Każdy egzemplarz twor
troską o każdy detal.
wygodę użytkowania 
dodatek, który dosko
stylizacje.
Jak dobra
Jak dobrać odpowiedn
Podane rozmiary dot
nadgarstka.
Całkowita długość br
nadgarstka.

+++

### TASK TO COMPLETE:
Transcribe every line of the items above without changing anything, line breaks included.

### TASK OUTPUT:
Każdy egzemplarz twor
troską o każdy detal.
wygodę użytkowania 
dodatek, który dosko
stylizacje.
Jak dobra
Jak dobrać odpowiedn
Podane rozmiary dot
nadgarstka.
Całkowita długość br
nadgarstka.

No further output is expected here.